■ What is being asked ■
Output the stretch of rows from the very start through the line that contains "Board of Medical Quality", with both ends included.

■ Recorded information ■

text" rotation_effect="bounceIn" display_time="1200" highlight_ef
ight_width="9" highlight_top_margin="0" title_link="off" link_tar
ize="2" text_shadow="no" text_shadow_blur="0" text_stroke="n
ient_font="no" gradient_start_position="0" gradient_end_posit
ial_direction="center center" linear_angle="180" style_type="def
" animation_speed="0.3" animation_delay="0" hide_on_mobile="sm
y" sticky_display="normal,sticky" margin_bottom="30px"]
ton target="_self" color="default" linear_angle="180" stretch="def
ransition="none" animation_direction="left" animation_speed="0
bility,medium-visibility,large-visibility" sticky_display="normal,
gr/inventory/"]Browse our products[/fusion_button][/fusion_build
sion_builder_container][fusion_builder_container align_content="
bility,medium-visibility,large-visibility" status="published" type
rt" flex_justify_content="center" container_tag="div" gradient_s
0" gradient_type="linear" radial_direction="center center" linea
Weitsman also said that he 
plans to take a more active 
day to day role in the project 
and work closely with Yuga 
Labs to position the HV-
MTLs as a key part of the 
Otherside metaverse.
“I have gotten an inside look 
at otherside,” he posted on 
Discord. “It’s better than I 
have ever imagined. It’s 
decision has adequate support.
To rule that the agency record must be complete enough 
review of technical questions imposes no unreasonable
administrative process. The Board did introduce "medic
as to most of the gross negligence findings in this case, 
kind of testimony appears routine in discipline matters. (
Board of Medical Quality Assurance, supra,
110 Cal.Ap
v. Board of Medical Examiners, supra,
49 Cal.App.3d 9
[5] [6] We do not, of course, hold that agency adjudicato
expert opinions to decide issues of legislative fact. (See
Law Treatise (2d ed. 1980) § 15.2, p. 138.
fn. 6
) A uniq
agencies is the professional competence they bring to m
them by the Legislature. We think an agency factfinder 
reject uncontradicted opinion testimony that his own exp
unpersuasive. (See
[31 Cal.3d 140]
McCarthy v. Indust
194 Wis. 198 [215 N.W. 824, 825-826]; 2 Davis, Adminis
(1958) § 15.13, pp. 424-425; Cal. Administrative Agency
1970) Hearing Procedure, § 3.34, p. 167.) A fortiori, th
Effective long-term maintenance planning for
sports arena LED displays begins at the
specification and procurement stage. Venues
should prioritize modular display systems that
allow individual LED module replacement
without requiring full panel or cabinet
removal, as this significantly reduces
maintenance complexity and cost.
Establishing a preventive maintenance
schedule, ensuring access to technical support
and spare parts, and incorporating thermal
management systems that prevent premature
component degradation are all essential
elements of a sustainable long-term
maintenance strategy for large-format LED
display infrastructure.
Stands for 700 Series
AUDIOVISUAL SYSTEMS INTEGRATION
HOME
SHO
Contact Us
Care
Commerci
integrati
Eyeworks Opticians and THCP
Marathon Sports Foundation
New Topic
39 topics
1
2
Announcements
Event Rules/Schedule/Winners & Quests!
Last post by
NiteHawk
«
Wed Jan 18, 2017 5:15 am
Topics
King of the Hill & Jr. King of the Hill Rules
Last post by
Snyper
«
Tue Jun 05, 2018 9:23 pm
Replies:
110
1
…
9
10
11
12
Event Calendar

■ Exercise result ■
text" rotation_effect="bounceIn" display_time="1200" highlight_ef
ight_width="9" highlight_top_margin="0" title_link="off" link_tar
ize="2" text_shadow="no" text_shadow_blur="0" text_stroke="n
ient_font="no" gradient_start_position="0" gradient_end_posit
ial_direction="center center" linear_angle="180" style_type="def
" animation_speed="0.3" animation_delay="0" hide_on_mobile="sm
y" sticky_display="normal,sticky" margin_bottom="30px"]
ton target="_self" color="default" linear_angle="180" stretch="def
ransition="none" animation_direction="left" animation_speed="0
bility,medium-visibility,large-visibility" sticky_display="normal,
gr/inventory/"]Browse our products[/fusion_button][/fusion_build
sion_builder_container][fusion_builder_container align_content="
bility,medium-visibility,large-visibility" status="published" type
rt" flex_justify_content="center" container_tag="div" gradient_s
0" gradient_type="linear" radial_direction="center center" linea
Weitsman also said that he 
plans to take a more active 
day to day role in the project 
and work closely with Yuga 
Labs to position the HV-
MTLs as a key part of the 
Otherside metaverse.
“I have gotten an inside look 
at otherside,” he posted on 
Discord. “It’s better than I 
have ever imagined. It’s 
decision has adequate support.
To rule that the agency record must be complete enough 
review of technical questions imposes no unreasonable
administrative process. The Board did introduce "medic
as to most of the gross negligence findings in this case, 
kind of testimony appears routine in discipline matters. (
Board of Medical Quality Assurance, supra,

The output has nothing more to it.